Finanzen

China stellt Weichen für höhere Finanz-Investitionen im Ausland

Die chinesischen Behörden ermutigen heimische Investoren, zünftig mehr in ausländische Finanzanlagen und Wertpapiere zu investieren.
16.06.2021 16:51
Lesezeit: 3 min
China stellt Weichen für höhere Finanz-Investitionen im Ausland
Eine Anzeigetafel an der Börse von Qingdao. (Foto: dpa) Foto: Wu Hong

Die chinesischen Behörden haben in den vergangenen Wochen die Weichen für höhere Finanz-Investitionen im Ausland gestellt. Insgesamt dürfen institutionelle Anleger nun umgerechnet 147 Milliarden US-Dollar mehr in Märkte und Finanzprodukte in Übersee investieren als noch vor einigen Monaten.

Der Kapitalfluss ins Ausland wird im Rahmen des im Jahr 2006 eingerichteten sogenannten Qualified Domestic Institutional Investor Scheme (QDIIS) ermöglicht. Das QDIIS stellt eine der wichtigsten Strukturen für das Management ausländischer Direktinvestitionen, Wertpapieranlagen und Währungsreservegeschäften dar.

Kurzfristige und langfristige Ziele

Die deutliche Erhöhung der Obergrenzen für Investitionen beinhaltet Beobachtern zufolge eine kurzfristig sowie eine langfristig angelegte Komponente.

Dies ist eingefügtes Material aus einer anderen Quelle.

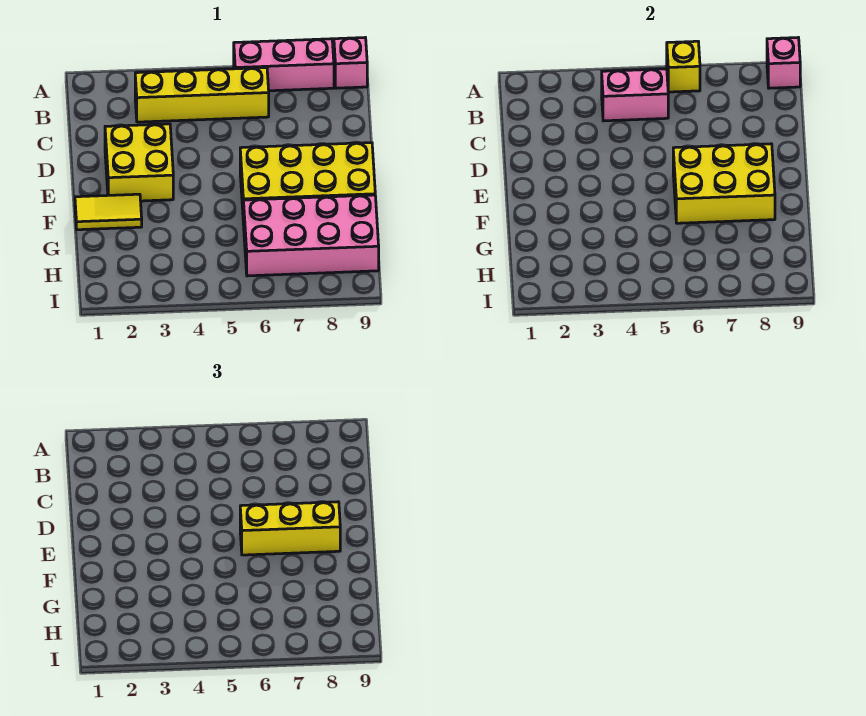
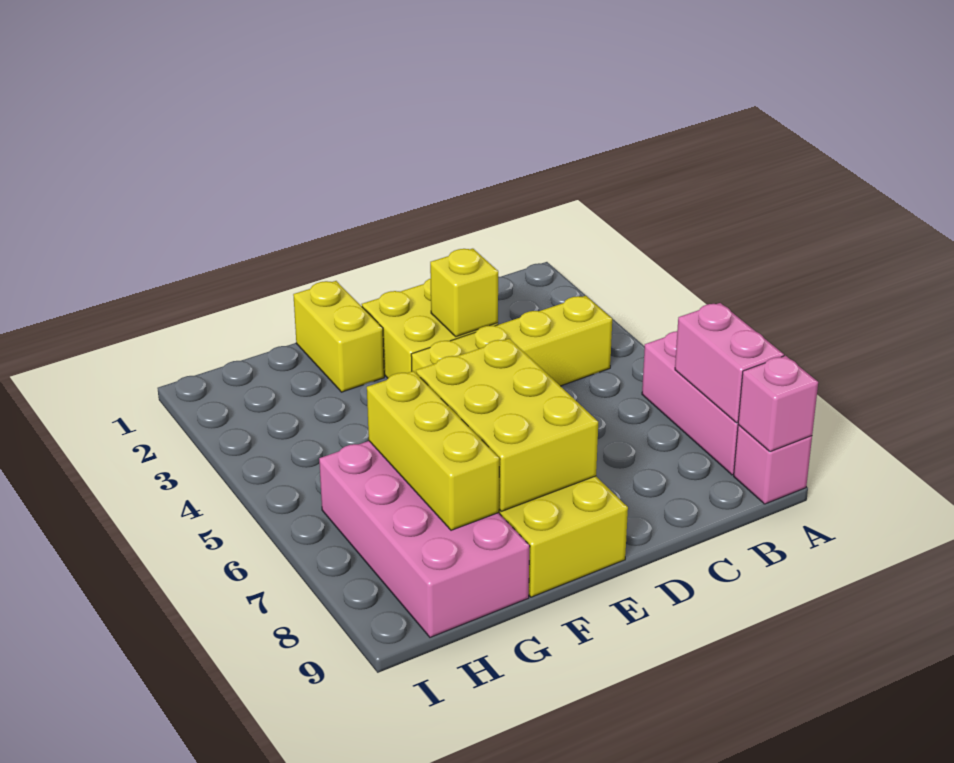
yellow 1x1 brick [667,41,700,92] -> yellow 1x1 brick moved to [430,249,498,337]
yellow 1x4 brick [135,68,269,122] -> yellow 1x4 brick turned to [411,296,612,386]
pink 1x2 brick [602,69,668,121] -> pink 1x2 brick moved to [675,303,784,423]
yellow 1x3 brick [240,502,340,555] -> yellow 1x3 brick moved to [367,371,499,530]
yellow 1x2 tile [75,194,142,230] -> yellow 1x2 brick [293,281,384,392]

Kurzfristig soll sie heimische Märkte wie den Immobiliensektor entlasten und den deutlichen Anstieg des Wechselkurses der Landeswährung Renminbi zum Dollar zu bremsen.

Insbesondere die enorm gestiegenen Preise am Immobilienmarkt zeigen Anzeichen einer Überhitzung und müssen heruntergeregelt werden. Da die Chinesen ihre im internationalen Vergleich überdurchschnittlich hohen Ersparnisse aufgrund des noch immer weitgehend reglementierten Banken- und Finanzsystems vorwiegend im Inland investieren – und damit den Preisdruck verschärfen – versucht die Regierung mithilfe höherer Kapitalabflüssen in ausländische Fonds und Wertpapiere das Nachfragepotenzial abzuschwächen.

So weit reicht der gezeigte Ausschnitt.